I know youre training for the show, but when I made it about looks, I went nuts. And not in a good way.
You are right. Good health and a healthy lifestyle are my ultimate goals. The show is just short term objective to keep me interested and to say I did it. If it is fun, I'll do it again. If I end up going nuts, I'll give up the competing and just lift because I like to lift.
Here, let me clear it up for you: you're a mentally unstable girly-man.
Feel better? *grin*
(I can tell you, as a long-time friend growing up together, that even though you think you've lately been a slob in terms of your diet and workout schedule, you are still enormously more built-up than you used to be. ...But, I'm delighted to know you can still have the crap scared out of you by someone tapping on your arm in the dark as you head out the door for work... lol)

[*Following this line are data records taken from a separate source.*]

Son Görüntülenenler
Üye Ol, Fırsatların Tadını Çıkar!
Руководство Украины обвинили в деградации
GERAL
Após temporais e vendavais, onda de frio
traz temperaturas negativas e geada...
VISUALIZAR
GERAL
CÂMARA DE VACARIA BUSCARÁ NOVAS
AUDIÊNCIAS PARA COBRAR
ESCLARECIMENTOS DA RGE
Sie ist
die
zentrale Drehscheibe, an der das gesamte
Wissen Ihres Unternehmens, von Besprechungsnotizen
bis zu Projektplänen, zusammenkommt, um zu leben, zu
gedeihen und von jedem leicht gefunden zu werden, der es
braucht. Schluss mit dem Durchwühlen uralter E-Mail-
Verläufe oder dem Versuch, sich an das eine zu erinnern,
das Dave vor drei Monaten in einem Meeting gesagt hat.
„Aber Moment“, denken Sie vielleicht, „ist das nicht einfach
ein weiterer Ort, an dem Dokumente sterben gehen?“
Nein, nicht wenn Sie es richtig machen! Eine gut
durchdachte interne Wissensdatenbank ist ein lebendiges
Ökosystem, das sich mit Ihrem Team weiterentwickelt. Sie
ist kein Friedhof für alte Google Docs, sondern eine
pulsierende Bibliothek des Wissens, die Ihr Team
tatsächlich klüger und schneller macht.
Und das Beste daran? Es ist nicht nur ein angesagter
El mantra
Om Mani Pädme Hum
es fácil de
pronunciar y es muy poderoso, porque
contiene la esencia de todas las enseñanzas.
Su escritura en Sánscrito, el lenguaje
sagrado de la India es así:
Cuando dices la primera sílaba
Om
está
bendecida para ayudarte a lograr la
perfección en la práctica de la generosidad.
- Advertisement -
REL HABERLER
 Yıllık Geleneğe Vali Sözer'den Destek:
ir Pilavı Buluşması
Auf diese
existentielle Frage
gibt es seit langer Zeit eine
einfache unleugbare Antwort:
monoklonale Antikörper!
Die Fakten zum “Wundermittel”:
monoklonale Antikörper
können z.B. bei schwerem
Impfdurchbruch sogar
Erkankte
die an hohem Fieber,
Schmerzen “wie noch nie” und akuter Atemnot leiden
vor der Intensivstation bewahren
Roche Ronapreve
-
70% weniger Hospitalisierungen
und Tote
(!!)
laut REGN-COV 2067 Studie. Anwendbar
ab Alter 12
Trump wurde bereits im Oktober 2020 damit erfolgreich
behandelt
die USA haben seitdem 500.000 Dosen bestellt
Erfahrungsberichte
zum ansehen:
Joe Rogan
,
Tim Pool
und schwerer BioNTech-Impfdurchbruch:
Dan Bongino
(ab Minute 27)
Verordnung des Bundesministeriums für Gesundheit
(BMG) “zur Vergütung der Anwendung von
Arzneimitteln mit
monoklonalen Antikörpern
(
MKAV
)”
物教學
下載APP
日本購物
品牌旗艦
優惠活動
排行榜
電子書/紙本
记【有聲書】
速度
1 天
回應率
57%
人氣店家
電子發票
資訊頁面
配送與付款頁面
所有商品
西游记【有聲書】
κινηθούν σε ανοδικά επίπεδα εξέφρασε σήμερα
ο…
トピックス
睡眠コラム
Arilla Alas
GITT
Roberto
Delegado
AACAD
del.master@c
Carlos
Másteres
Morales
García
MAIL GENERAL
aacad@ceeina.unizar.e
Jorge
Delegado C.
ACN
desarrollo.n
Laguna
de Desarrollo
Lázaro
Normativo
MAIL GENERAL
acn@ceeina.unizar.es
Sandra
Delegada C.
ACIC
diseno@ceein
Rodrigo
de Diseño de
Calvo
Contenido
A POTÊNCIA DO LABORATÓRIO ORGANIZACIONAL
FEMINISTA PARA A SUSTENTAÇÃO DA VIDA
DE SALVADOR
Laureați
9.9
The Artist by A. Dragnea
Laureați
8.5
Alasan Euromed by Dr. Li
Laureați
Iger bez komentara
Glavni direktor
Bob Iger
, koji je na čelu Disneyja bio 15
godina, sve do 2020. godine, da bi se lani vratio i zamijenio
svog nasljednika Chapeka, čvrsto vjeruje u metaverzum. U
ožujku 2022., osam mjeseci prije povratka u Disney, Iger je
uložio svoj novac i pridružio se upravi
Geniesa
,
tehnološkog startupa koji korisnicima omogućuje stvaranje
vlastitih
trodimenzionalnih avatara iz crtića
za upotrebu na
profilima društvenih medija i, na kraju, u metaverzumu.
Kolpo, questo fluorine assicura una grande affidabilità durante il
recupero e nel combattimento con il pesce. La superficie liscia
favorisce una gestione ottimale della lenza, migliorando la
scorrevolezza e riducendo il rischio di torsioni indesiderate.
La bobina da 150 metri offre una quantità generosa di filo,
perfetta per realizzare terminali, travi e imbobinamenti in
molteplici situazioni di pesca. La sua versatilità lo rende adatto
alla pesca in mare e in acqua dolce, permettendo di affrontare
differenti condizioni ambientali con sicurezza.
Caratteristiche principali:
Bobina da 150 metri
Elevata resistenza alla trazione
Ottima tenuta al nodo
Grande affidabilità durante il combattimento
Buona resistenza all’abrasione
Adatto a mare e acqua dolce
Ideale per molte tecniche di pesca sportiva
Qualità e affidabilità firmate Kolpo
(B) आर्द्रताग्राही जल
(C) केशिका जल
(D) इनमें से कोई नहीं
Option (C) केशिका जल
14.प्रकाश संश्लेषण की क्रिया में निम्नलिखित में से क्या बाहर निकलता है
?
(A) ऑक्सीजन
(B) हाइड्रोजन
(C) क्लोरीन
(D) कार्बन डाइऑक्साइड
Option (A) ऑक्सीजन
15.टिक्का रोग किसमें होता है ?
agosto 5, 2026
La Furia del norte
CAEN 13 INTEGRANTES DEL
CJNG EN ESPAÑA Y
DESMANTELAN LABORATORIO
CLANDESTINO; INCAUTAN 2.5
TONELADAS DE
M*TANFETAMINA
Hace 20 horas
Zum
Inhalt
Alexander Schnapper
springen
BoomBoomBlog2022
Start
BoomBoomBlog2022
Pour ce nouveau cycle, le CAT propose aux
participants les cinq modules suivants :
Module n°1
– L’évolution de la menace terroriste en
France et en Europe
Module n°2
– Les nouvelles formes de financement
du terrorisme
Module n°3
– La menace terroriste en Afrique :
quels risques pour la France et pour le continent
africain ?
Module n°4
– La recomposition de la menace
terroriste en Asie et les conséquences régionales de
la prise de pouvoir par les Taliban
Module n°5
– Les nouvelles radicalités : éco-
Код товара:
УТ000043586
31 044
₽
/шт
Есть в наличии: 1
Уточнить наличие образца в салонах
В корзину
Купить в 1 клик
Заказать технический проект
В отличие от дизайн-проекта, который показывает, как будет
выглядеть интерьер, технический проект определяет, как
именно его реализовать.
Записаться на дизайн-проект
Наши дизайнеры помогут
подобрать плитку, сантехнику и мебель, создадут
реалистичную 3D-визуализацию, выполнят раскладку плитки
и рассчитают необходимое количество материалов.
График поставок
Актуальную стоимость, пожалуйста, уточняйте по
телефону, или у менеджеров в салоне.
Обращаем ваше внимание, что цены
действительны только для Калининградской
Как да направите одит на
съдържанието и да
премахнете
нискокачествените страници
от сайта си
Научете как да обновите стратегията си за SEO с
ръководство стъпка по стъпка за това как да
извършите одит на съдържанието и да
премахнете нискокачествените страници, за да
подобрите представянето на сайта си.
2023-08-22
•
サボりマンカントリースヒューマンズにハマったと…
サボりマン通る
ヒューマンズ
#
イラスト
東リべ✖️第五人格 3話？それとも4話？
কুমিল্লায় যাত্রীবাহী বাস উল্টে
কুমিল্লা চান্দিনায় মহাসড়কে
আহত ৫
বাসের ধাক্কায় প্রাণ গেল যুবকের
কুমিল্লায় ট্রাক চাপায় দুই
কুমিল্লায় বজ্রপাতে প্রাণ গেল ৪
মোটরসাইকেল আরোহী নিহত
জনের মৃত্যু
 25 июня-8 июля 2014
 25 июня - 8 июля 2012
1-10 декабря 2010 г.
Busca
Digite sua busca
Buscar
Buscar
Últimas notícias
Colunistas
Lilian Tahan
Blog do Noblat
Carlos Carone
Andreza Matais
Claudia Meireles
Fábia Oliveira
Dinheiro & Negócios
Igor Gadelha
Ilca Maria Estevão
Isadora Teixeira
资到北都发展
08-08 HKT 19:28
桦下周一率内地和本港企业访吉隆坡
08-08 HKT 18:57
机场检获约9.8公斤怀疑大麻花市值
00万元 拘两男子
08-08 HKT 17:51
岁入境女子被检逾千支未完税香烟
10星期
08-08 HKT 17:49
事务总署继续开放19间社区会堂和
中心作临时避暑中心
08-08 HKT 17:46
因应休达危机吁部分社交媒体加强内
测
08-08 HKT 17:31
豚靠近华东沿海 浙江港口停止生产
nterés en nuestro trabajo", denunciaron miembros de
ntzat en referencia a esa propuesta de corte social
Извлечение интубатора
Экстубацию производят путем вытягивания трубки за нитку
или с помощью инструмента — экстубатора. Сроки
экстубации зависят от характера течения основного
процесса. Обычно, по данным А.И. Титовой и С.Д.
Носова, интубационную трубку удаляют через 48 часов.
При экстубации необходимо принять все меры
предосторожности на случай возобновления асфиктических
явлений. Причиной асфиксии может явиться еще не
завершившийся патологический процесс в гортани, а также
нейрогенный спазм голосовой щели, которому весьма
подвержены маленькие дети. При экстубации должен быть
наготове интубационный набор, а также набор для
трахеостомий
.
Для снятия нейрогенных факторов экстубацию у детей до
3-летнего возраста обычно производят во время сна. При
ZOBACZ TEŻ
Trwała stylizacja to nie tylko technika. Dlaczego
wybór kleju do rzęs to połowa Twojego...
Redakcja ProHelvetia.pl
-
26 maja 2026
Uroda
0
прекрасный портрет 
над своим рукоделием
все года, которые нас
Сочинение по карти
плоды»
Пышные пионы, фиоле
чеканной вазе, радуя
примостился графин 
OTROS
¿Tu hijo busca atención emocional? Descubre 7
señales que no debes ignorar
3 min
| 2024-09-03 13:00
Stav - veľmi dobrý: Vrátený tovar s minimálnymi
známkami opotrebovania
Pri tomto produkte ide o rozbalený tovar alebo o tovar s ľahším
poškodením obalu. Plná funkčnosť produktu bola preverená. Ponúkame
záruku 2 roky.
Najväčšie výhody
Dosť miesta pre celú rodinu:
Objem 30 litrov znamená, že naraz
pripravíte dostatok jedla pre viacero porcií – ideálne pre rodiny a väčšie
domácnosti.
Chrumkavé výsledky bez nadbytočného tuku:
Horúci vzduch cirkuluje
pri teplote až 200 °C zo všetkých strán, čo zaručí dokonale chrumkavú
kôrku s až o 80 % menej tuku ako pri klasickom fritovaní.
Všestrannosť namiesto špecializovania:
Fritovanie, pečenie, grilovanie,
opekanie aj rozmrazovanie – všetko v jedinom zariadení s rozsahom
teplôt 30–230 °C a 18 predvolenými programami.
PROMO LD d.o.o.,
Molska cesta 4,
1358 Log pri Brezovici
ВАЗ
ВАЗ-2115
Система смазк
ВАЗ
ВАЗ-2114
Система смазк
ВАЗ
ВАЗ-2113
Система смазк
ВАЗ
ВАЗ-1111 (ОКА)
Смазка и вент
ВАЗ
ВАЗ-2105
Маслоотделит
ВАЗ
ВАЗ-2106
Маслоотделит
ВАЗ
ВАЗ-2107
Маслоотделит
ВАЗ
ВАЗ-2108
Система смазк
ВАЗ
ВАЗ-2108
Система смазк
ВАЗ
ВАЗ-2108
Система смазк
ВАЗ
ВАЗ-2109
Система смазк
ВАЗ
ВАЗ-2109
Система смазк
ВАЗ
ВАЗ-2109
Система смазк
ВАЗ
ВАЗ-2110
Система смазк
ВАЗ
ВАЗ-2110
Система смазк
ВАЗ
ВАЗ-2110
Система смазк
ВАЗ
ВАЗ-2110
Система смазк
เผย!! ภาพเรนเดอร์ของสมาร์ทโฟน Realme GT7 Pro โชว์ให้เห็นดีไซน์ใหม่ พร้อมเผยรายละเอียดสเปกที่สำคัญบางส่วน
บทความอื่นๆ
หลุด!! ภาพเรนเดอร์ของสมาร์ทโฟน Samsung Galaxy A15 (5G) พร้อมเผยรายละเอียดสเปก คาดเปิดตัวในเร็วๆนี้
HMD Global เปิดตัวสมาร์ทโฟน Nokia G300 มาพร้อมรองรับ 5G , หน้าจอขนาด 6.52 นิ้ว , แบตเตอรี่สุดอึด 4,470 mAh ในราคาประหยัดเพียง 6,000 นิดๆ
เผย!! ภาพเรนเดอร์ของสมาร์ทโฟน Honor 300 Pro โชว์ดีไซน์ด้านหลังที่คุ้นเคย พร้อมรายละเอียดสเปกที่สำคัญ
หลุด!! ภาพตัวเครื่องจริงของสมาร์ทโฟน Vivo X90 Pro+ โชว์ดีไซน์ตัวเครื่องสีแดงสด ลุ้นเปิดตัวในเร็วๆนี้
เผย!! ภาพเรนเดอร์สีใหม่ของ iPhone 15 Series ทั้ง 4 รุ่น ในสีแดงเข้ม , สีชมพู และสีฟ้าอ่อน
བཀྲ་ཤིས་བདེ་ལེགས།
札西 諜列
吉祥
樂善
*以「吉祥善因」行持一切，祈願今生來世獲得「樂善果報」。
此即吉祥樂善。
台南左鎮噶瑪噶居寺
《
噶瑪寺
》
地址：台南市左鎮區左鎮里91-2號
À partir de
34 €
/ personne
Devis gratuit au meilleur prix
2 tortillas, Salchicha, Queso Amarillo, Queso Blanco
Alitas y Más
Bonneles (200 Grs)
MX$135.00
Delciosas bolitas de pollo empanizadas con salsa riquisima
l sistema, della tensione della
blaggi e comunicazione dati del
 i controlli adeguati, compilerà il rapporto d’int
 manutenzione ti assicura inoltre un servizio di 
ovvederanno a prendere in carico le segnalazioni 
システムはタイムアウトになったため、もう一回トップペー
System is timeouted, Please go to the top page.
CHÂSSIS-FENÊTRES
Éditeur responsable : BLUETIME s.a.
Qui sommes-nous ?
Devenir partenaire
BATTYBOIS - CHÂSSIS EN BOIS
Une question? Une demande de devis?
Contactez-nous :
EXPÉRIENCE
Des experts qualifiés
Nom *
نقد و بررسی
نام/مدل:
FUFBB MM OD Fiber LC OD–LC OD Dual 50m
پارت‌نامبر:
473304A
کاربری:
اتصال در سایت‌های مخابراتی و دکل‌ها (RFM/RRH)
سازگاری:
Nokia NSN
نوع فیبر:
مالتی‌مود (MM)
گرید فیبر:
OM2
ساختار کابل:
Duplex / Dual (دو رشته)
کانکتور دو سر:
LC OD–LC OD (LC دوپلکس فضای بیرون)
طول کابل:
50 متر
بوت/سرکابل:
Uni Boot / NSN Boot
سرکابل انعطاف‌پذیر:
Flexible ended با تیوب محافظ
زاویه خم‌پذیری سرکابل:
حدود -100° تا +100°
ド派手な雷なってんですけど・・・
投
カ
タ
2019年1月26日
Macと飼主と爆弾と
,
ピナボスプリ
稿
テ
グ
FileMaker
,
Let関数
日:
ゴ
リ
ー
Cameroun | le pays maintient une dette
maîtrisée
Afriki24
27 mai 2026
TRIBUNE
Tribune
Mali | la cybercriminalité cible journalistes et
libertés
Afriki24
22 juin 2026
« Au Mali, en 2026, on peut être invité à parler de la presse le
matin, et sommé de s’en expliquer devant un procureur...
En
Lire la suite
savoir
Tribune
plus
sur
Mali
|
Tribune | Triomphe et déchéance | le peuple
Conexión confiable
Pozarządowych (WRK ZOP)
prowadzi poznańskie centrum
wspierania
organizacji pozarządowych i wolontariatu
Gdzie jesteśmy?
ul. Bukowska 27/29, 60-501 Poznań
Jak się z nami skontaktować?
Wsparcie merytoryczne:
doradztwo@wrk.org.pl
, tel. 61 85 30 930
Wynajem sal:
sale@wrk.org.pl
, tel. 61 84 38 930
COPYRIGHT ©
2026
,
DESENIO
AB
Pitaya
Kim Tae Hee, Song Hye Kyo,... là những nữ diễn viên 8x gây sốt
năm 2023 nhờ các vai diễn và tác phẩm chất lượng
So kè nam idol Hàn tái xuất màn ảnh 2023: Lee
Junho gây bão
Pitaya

Yeah - so I've always mildly considered the idea of entering a contest - but never thought I was actually built enough to do it. (And the one or two chances I've had, I didn't come up with enough motivation to transcend the obstacles.) That said - I have had a horrible time lifting over the past six months. I separated my AC joint snowboarding last Christmas, and it's just getting to the point where I can do chest again. Plus having a baby (as you know), working way too much, and everything else has caused the longest slack off session I've had in the last 12 years. I'm getting really motivated to get religious (whatever that means) about it again. But so far that's only meant two or three days a week. It needs to get better.
Yeah I basically had 3 months off after Jamie was born. I've been real fortunate on the injury front though. Some sore wrists and back now and then, but nothing to keep me out of the gym too long.
And Jim I've taken to backing out the door on my way to work now. Hope there is nobody outside :)
Jeff, if ever you start to feel scrawny again, I give you permission to think of me.